Abduction is an action movie that should have been a tense thriller. I love the idea of not trusting the people who raised you, but that concept (the best part of this plot) is jettisoned almost immediately for a dull, substandard chase movie. Oh, and John Singleton can't film an entertaining fight scene to save his life.
Does anything go right in
Abduction? Well...it's not so bad that you spend the movie hating everyone involved. It's utter crap, though, make no mistake.
Here are a few of my favorite moments from
Abduction:
- One of the reasons Nathan is convinced that he was abducted is because he recognized the shirt in the maybe-him child photo on the website. Okay, fine. To prove his suspicions are correct, Nathan looks for and finds this unremarkable, fifteen-plus years old shirt in a matter of minutes. So...A) his "parents" held on to his pre-abducted belongings? B) a teenager knows exactly where his toddler clothes are stored and remembers them, down to the stains? C) his family held on to his toddler clothes instead of giving them away or selling them at garage sales, like every other American family?
- When Nathan asks his "mom" if she is his mother, she says "...No." Well, that was easy.
- Terrorists looking to kidnap Nathan place a bomb in the kitchen oven, and it is working on a timer. Maybe they should have acted like they were in a hurry then, hmm?

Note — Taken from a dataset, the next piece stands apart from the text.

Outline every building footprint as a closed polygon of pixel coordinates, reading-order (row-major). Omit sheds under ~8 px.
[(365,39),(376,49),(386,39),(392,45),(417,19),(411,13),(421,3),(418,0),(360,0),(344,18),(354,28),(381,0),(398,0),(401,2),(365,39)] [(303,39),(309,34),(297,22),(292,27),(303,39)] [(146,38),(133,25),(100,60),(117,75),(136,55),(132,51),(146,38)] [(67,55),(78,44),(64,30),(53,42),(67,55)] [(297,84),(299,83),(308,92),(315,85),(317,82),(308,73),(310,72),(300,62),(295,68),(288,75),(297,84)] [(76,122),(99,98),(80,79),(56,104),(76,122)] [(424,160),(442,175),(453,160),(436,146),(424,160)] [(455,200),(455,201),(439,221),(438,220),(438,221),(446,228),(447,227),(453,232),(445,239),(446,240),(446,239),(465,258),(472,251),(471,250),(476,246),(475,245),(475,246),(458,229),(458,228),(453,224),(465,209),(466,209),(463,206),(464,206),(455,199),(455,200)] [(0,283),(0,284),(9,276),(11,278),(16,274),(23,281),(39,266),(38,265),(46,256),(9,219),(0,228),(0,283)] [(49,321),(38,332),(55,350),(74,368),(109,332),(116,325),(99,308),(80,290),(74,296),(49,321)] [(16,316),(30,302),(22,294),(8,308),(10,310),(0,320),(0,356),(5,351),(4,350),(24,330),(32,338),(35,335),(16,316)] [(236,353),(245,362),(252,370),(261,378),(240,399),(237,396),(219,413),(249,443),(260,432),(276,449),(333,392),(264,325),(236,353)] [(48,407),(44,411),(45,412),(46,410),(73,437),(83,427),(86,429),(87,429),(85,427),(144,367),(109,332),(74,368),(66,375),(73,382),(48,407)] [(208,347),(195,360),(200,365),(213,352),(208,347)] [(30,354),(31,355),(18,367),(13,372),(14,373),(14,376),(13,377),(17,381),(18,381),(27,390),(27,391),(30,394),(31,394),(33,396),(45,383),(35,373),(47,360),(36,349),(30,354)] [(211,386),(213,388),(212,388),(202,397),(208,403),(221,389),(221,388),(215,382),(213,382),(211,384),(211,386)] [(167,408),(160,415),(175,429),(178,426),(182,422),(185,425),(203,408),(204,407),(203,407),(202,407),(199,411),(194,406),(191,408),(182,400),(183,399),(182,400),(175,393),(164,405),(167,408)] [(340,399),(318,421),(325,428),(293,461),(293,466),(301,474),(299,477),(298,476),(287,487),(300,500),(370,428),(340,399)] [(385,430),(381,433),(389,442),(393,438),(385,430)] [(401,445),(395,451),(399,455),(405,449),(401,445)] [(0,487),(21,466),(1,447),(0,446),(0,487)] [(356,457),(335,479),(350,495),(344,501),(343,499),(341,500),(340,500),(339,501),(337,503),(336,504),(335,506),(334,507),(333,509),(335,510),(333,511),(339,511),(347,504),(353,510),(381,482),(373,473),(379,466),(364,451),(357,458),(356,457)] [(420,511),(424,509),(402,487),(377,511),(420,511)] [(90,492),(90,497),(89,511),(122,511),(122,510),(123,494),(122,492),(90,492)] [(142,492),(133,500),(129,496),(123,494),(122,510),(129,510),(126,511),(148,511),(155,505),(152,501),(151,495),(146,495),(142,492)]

- Abduction is amazing with the ridiculous amounts of perfect timing and manhours used by the CIA. A phone call to 911 goes directly to the CIA, without an operator putting Nathan on hold. Within moments of being spotted on a security camera, underlings are on the scene, giving chase. And yet...two dumb teenagers manage to avoid capture for days.
- The bad guy threatened to kill all of Nathan's Facebook friends.
- My wife summed up the first half of the movie with "also, so far, Taylor Lautner's a dick."
- The bad guy steals Nathan's gun by reaching just under his crotch in a quick and sneaky manner.
- The movie ends with a Train song. Because the movie wasn't bad enough on its own.